AUFGABE 1
Schreiben Sie aus dem Forumsthread zum Chat-Button den Abschnitt von „tja hier biste“ bis einschließlich „das was taugt.“ wortgetreu ab.
AUFGABE 2
Setzen Sie den Forumsthread zum Chat-Button im Anschluss an seinen letzten Satz fort.

AUSGEWÄHLTE PASSAGE
# java chat button bauen?



## alextv01 (26. Apr 2006)

hallo leutz ich suche ienn chat button  mit dieser farb ehier #82bdce darauf soll chat stehen 
finde keinen (oder kennt ihr da sowelche) wollte mir nu selber so einen bauen weis aber net wie das geht 
er sollte oval sein 
gruß alextv01


----------



## alextv01 (26. Apr 2006)

hab macromedia dreamwever 2004 abwer ich glaub damit geht das nich in der farbe oder????


----------



## Komilitone (26. Apr 2006)

Wie hast du bloß den Weg hierhin gefunden?  :roll:  :lol:


----------



## alextv01 (26. Apr 2006)

wieso?über google


----------



## SebiB90 (26. Apr 2006)

alextv01 hat gesagt.:
			
		

> wieso?über google


tja hier biste aber eher falsch wir sind ne Java Community und keine Grafikdesigner Community 
denk vorher nach welche suchwörter du benutzt und guck dir dann den inhalt der page an
wenn du schon bei macromedia bist, da gibts ein Grafikprogramm names Fireworks, damit sollte es gehen
aber auch eigentlich mit jedem anderen Grafikprogrammen, das was taugt.

ZU PRÜFENDE DATEN
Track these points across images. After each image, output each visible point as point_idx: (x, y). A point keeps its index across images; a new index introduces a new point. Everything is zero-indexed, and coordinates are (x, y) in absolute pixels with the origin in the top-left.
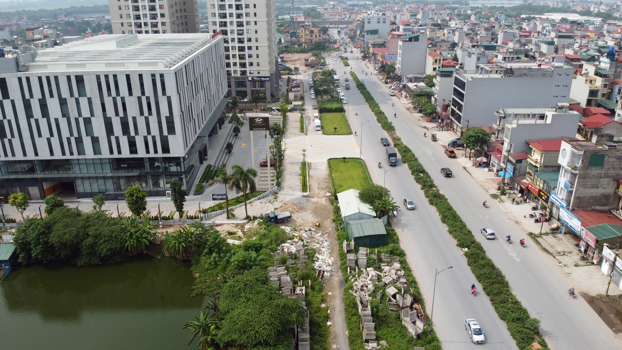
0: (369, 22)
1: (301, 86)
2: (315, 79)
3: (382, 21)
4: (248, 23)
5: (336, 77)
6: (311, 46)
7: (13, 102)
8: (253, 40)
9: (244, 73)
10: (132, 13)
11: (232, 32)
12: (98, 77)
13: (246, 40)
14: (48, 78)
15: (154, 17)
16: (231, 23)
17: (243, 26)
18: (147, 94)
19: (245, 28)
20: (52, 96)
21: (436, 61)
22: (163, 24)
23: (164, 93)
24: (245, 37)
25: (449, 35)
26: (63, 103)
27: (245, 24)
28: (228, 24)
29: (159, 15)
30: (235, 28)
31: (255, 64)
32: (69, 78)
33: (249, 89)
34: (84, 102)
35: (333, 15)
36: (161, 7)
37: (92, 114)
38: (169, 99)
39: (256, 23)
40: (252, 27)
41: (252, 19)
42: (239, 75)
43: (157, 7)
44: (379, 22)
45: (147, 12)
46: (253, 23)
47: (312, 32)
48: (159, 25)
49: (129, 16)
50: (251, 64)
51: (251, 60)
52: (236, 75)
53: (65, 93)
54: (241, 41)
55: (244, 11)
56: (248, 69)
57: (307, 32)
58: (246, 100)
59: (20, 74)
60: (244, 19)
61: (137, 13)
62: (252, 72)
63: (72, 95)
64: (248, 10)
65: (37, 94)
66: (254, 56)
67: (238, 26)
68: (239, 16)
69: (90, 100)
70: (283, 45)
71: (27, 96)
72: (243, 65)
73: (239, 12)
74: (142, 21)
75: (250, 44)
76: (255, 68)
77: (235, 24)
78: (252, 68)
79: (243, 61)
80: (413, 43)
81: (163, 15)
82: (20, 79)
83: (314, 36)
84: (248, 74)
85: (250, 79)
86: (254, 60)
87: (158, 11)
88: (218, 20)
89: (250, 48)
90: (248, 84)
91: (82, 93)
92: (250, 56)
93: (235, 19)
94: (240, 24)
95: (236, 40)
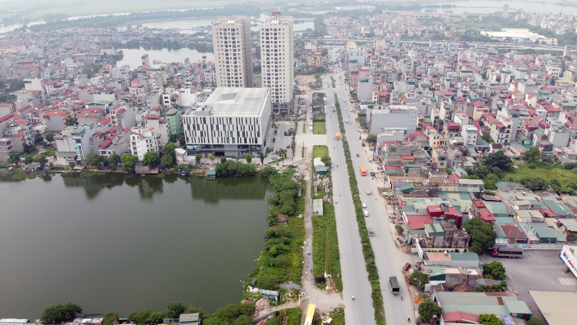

SCHRIFTLICHE ANTWORT 1
tja hier biste aber eher falsch wir sind ne Java Community und keine Grafikdesigner Community 
denk vorher nach welche suchwörter du benutzt und guck dir dann den inhalt der page an
wenn du schon bei macromedia bist, da gibts ein Grafikprogramm names Fireworks, damit sollte es gehen
aber auch eigentlich mit jedem anderen Grafikprogrammen, das was taugt.

SCHRIFTLICHE ANTWORT 2
----------



## alextv01 (26. Apr 2006)

ja aber das is doch dann ein java chat button 
so wie die hier 
www.aranis.de
sorry aber hab da echt keine ahnung von 
gruß alextv01


----------



## Illuvatar (26. Apr 2006)

Was die anderen dir sagen wollen, ist, dass es einen gewaltigen Unterschied zwischen Java und JavaScript (das was du brauchst) gibt.

Siehe auch hier: http://www.java-forum.org/de/viewtopic.php?t=6099

*verschoben*


----------



## alextv01 (26. Apr 2006)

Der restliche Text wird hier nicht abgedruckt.